To balance the doshas, it would be necessary to eat warm or hot foods such soup, broths, and stews. It can be made up from beets, carrots, green leafy vegetables, it can also be from other root-based vegetables and are extremely beneficial.

Among the flavors that Ayurveda recommends boosting in winter are spicy, bitter and astringent. How can we enhance these flavors to have a good Ayurvedic diet in winter? Using spices such as turmeric, pepper, ginger, cayenne or cinnamon, or foods such as broccoli, eggplant, lentils, spinach or garlic.

In the same way that it is necessary to consume spicy, bitter or astringent foods, it is necessary to avoid the typically Kapha flavors, that is, those flavors that would increase this dosha in excess and, therefore, would cause an excess of it.

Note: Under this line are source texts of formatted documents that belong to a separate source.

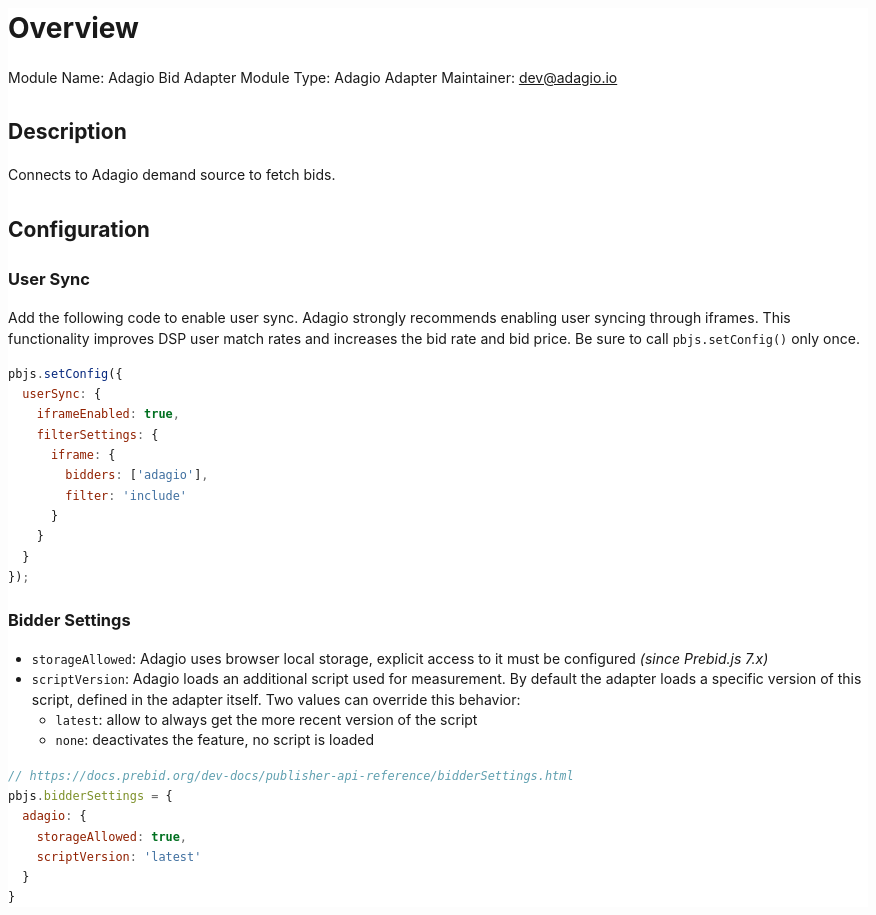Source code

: # Overview

Module Name: Adagio Bid Adapter
Module Type: Adagio Adapter
Maintainer: dev@adagio.io

## Description

Connects to Adagio demand source to fetch bids.

## Configuration

### User Sync

Add the following code to enable user sync. Adagio strongly recommends enabling user syncing through iframes. This functionality improves DSP user match rates and increases the  bid rate and bid price. Be sure to call `pbjs.setConfig()` only once.

```javascript
pbjs.setConfig({
  userSync: {
    iframeEnabled: true,
    filterSettings: {
      iframe: {
        bidders: ['adagio'],
        filter: 'include'
      }
    }
  }
});
```

### Bidder Settings

- `storageAllowed`: Adagio uses browser local storage, explicit access to it must be configured _(since Prebid.js 7.x)_
- `scriptVersion`: Adagio loads an additional script used for measurement. By default the adapter loads a specific version of this script, defined in the adapter itself. Two values can override this behavior:
  - `latest`: allow to always get the more recent version of the script
  - `none`: deactivates the feature, no script is loaded

```js
// https://docs.prebid.org/dev-docs/publisher-api-reference/bidderSettings.html
pbjs.bidderSettings = {
  adagio: {
    storageAllowed: true,
    scriptVersion: 'latest'
  }
}
```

What flavors are those? The sweets, the salty and sodas and other sweetened beverages. Abusing the consumption of bananas, cucumbers or dairy products would cause an increase in mucus and sleep, as well as the tendency to accumulate fat.

The Ayurvedic food for the winter should be based on a diet protein like vegetables, cereals and legumes and broth – cooked, and also in seasonal food intake.

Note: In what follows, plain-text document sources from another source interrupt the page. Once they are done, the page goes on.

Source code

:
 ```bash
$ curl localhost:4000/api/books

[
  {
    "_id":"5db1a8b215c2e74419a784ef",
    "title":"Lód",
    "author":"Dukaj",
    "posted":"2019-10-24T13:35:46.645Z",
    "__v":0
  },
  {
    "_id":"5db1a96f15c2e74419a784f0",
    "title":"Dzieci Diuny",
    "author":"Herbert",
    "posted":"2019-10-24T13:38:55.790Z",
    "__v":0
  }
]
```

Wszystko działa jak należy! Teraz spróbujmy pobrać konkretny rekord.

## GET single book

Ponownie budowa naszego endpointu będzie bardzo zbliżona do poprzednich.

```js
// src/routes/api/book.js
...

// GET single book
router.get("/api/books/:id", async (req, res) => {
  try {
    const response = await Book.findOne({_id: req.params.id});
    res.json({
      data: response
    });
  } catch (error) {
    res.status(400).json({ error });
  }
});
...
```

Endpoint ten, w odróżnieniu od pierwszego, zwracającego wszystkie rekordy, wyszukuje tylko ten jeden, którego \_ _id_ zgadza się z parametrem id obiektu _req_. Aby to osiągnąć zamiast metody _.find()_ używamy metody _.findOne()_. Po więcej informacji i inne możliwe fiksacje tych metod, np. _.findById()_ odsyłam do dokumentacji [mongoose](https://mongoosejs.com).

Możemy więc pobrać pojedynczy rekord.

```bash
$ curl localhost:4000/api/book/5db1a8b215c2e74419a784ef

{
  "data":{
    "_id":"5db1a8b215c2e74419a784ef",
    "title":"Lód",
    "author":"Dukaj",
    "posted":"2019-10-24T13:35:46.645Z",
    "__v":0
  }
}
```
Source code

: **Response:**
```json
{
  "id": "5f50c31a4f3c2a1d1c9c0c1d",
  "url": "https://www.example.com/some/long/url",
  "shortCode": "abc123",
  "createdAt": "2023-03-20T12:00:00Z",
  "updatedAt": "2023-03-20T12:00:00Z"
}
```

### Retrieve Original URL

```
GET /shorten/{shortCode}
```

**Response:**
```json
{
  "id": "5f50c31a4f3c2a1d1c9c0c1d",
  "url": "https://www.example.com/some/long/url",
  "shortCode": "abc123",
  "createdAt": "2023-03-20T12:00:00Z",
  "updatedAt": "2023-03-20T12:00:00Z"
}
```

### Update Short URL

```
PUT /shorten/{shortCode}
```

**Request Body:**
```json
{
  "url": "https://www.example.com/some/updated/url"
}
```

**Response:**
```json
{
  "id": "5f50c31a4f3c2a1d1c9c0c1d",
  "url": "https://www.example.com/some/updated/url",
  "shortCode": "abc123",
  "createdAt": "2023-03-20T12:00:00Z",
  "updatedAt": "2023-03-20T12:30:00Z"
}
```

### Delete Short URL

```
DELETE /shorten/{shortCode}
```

Among the typical seasonal winter foods we can highlight pumpkin, berries, blueberries and citrus fruits. Another product that can not be missing in winter Ayurvedic food are fatty fish such as salmon, sardines, mackerel, anchovies or swordfish.

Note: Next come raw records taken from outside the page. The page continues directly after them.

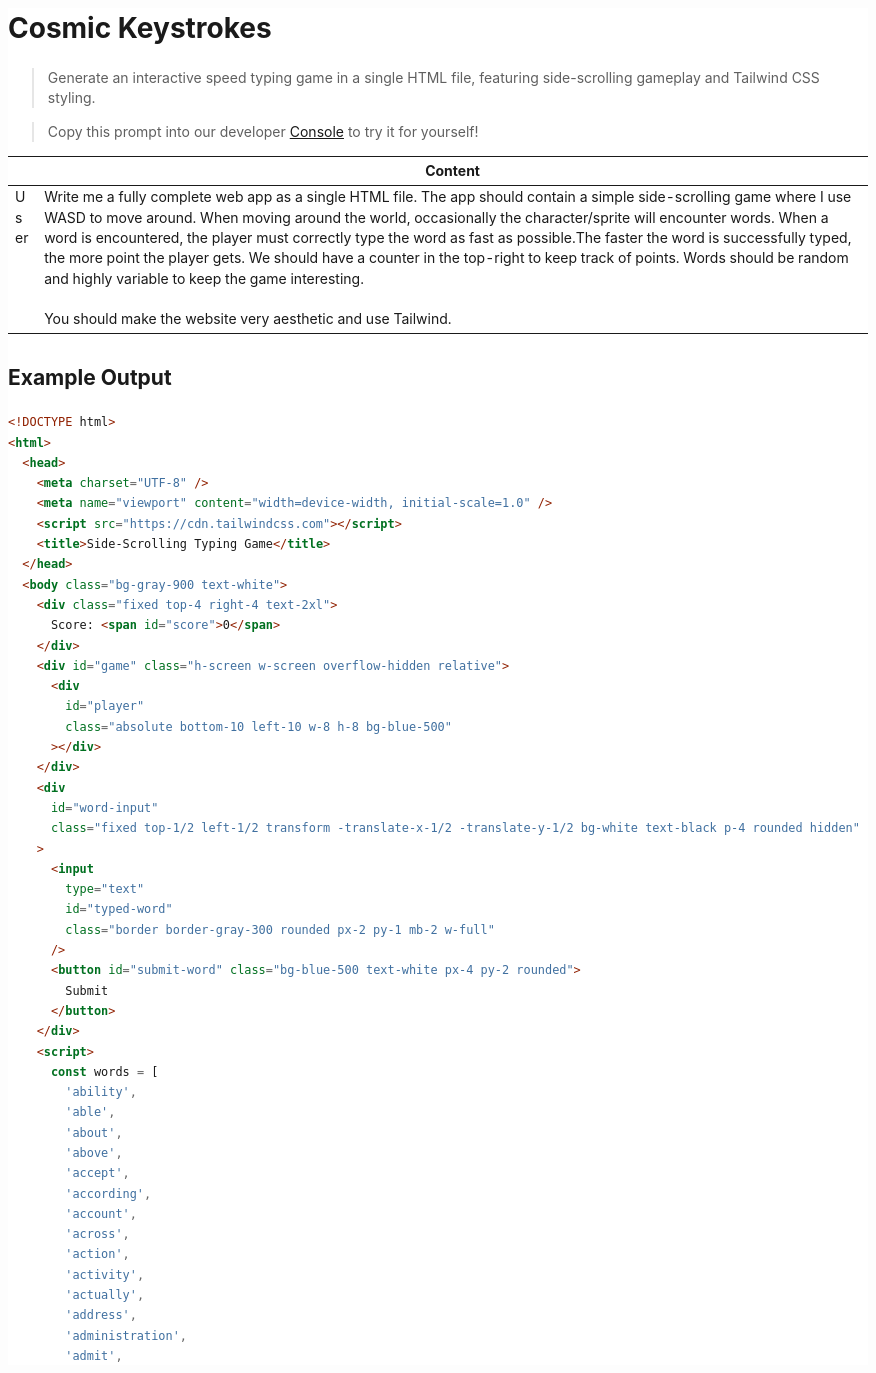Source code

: # Cosmic Keystrokes

> Generate an interactive speed typing game in a single HTML file, featuring side-scrolling gameplay and Tailwind CSS styling.

> Copy this prompt into our developer [Console](https://console.anthropic.com/dashboard) to try it for yourself!

|      | Content                                                                                                                                                                                                                                                                                                                                                                                                                                                                                                                                                                                                                    |
| ---- | -------------------------------------------------------------------------------------------------------------------------------------------------------------------------------------------------------------------------------------------------------------------------------------------------------------------------------------------------------------------------------------------------------------------------------------------------------------------------------------------------------------------------------------------------------------------------------------------------------------------------- |
| User | Write me a fully complete web app as a single HTML file. The app should contain a simple side-scrolling game where I use WASD to move around. When moving around the world, occasionally the character/sprite will encounter words. When a word is encountered, the player must correctly type the word as fast as possible.The faster the word is successfully typed, the more point the player gets. We should have a counter in the top-right to keep track of points. Words should be random and highly variable to keep the game interesting.<br /><br />You should make the website very aesthetic and use Tailwind. |

## Example Output

```html
<!DOCTYPE html>
<html>
  <head>
    <meta charset="UTF-8" />
    <meta name="viewport" content="width=device-width, initial-scale=1.0" />
    <script src="https://cdn.tailwindcss.com"></script>
    <title>Side-Scrolling Typing Game</title>
  </head>
  <body class="bg-gray-900 text-white">
    <div class="fixed top-4 right-4 text-2xl">
      Score: <span id="score">0</span>
    </div>
    <div id="game" class="h-screen w-screen overflow-hidden relative">
      <div
        id="player"
        class="absolute bottom-10 left-10 w-8 h-8 bg-blue-500"
      ></div>
    </div>
    <div
      id="word-input"
      class="fixed top-1/2 left-1/2 transform -translate-x-1/2 -translate-y-1/2 bg-white text-black p-4 rounded hidden"
    >
      <input
        type="text"
        id="typed-word"
        class="border border-gray-300 rounded px-2 py-1 mb-2 w-full"
      />
      <button id="submit-word" class="bg-blue-500 text-white px-4 py-2 rounded">
        Submit
      </button>
    </div>
    <script>
      const words = [
        'ability',
        'able',
        'about',
        'above',
        'accept',
        'according',
        'account',
        'across',
        'action',
        'activity',
        'actually',
        'address',
        'administration',
        'admit',
```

Other Ayurvedic routines for winter

Beyond the maintenance of a specific Ayurvedic diet for the winter months , Ayurveda recommends a series of routines to follow in winter and among which we highlight the following:

  • Get up early, preferably at dawn.
  • Brush your teeth and clean your tongue with herbal pastes. After that, you can oil pulling with sesame oil for 2 or 3 minutes. This Ayurvedic therapy serves to reduce bruxism, headaches and cervicalgia. After that you have to massage the gums with that oil.
  • Drink a glass of hot water with lemon juice to clean the digestive system and wake up the agni.
  • Drink green tea or chai tea that contains cinnamon, cardamom, cloves, ginger and pepper.
  • Perform a self-massage with sesame oil. Self-massage with sesame oil helps to move the accumulated toxins in the tissues. On the other hand, being sesame oil is a hot oil, it will serve to warm the body, which is very useful in winter. If desired, you can add a few drops of essential oils of cinnamon, geranium, jasmine, lavender or orange to the sesame oil. After applying the self-massage, let the skin absorb the oil for about twenty minutes. That will be the way to get the maximum benefits from this Ayurvedic winter routine.
  • Enjoy an aromatic bath every so often. The bath can serve, perfectly, to remove the remains of oil after a self-massage. The aromatic bath will also have invigorating, energizing and anti-depressant effects. For this, an essential oil of eucalyptus, rosemary, pine, juniper, ginger, grapefruit or bergamot (among others) must be added to the bath water, which will have Epsom salt or sea salt baths.
  • Perform a gentle yoga practice in which asanas destined to work the area of ​​the hips and those that serve to open the chest, throat and sinuses for nasal passages acquire special relevance.
  • Eat at least three times a day and leaving three hours between each meal. Among these three meals the most consistent should be that of noon. Breakfast and dinner should be light. This should be done, if possible, before sunset.
  • Do not eat between meals and, if done, eat cooked fruit, dates or a few nuts.
  • Establish strict schedules for going to sleep and waking up.

The cold of winter causes the mucous membranes of the nose suffer more than during other seasons, so Ayurveda recommends applying two drops of sesame oil in the nostrils, which helps keep them moist and balanced.